Innovative multistep modifications of β-Lactoglobulin for enhanced emulsifying and antioxidant activities

Abstract

This aim of this study was to investigate the effects of limited enzymatic hydrolysis (H), glycation (G), and amyloid fibril (F) modification on the emulsifying and antioxidant activities of β-Lactoglobulin (β-Lg). Changes in the physicochemical properties of limited enzymatic hydrolysis-modified β-Lg (Hβ-Lg), glycation by maltodextrin (Mal) -modified Hβ-Lg (GHβ-Lg), and amyloid fibril-modified GHβ-Lg (FGHβ-Lg) were observed through free amino acid content, sodium dodecyl sulfate‒polyacrylamide gel electrophoresis profiles and ThT fluorescence intensity. The structural changes and microscopic morphology of the modified proteins were determined by circular dichroism, Fourier transform infrared spectroscopy and transmission electron microscopy. Circular dichroism analysis showed that the β-structure content of FHβ-Lg increased, while the secondary structure of FGHβ-Lg was preserved. Finally, the functional activities of the modified proteins were evaluated.
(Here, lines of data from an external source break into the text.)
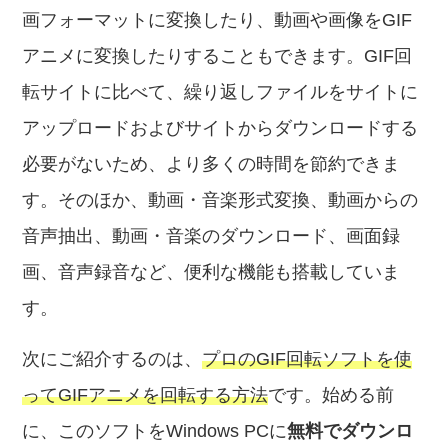
画フォーマットに変換したり、動画や画像をGIF
アニメに変換したりすることもできます。GIF回
転サイトに比べて、繰り返しファイルをサイトに
アップロードおよびサイトからダウンロードする
必要がないため、より多くの時間を節約できま
す。そのほか、動画・音楽形式変換、動画からの
音声抽出、動画・音楽のダウンロード、画面録
画、音声録音など、便利な機能も搭載していま
す。
次にご紹介するのは、
プロのGIF回転ソフトを使
ってGIFアニメを回転する方法
です。始める前
に、このソフトをWindows PCに
無料でダウンロ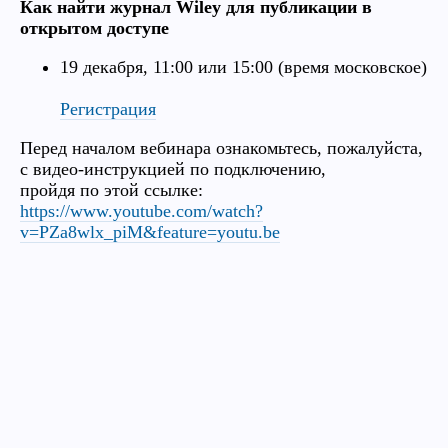
Как найти журнал Wiley для публикации в
открытом доступе
19 декабря, 11:00 или 15:00 (время московское)
Регистрация
Перед началом вебинара ознакомьтесь, пожалуйста,
с видео-инструкцией по подключению,
пройдя по этой ссылке:
https://www.youtube.com/watch?
v=PZa8wlx_piM&feature=youtu.be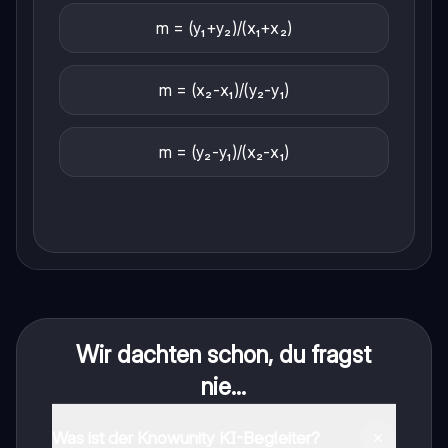
m = (y₁+y₂)/(x₁+x₂)
m = (x₂-x₁)/(y₂-y₁)
m = (y₂-y₁)/(x₂-x₁)
Wir dachten schon, du fragst
nie...
Was ist der Knowunity KI-Begleiter?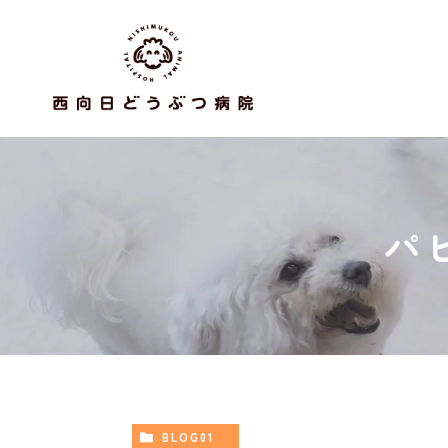
パ
BLOG01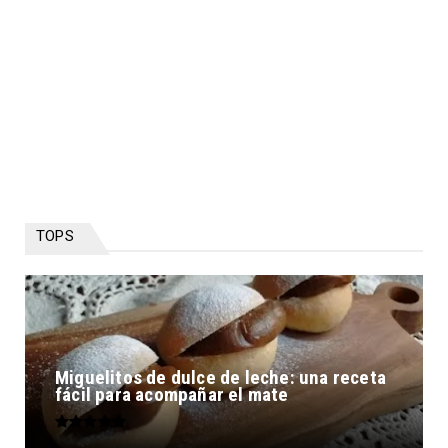
TOPS
Miguelitos de dulce de leche: una receta
fácil para acompañar el mate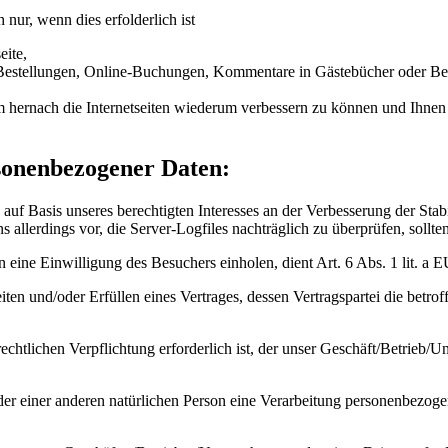
nur, wenn dies erfolderlich ist
eite,
B. Bestellungen, Online-Buchungen, Kommentare in Gästebücher oder 
 um hernach die Internetseiten wiederum verbessern zu können und Ihnen
sonenbezogener Daten:
uf Basis unseres berechtigten Interesses an der Verbesserung der Stabil
s allerdings vor, die Server-Logfiles nachträglich zu überprüfen, soll
eine Einwilligung des Besuchers einholen, dient Art. 6 Abs. 1 lit.
 und/oder Erfüllen eines Vertrages, dessen Vertragspartei die betroffen
htlichen Verpflichtung erforderlich ist, der unser Geschäft/Betrieb/Un
oder einer anderen natürlichen Person eine Verarbeitung personenbezoge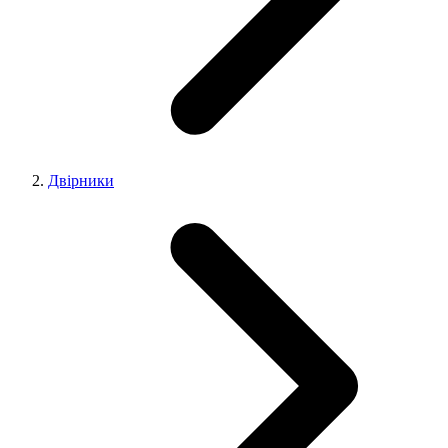
Двірники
Comparing β-Lg with FGHβ-Lg or GHβ-Lg, the emulsifying activity of FGHβ-Lg increased from 9.38 m2/g to 24.37 m2/g, while the emulsifying stability of GHβ-Lg increased from 48.93 min to 131.22 min. Finally, the antioxidant activities of the modified proteins were determined by reducing power (β-Lg: 0.17, FGHβ-Lg: 0.27), ABTS·+ scavenging activity (β-Lg: 75.91%, FGHβ-Lg: 86.33%), Fe2+ chelating activity (β-Lg: 54.30%, FGHβ-Lg: 75.49%), and DPPH scavenging ability (β-Lg: 67.43%, FGHβ-Lg: 77.13%). Overall, our findings suggest that FGHβ-Lg has great potential in the development of protein emulsifiers with high antioxidant activities.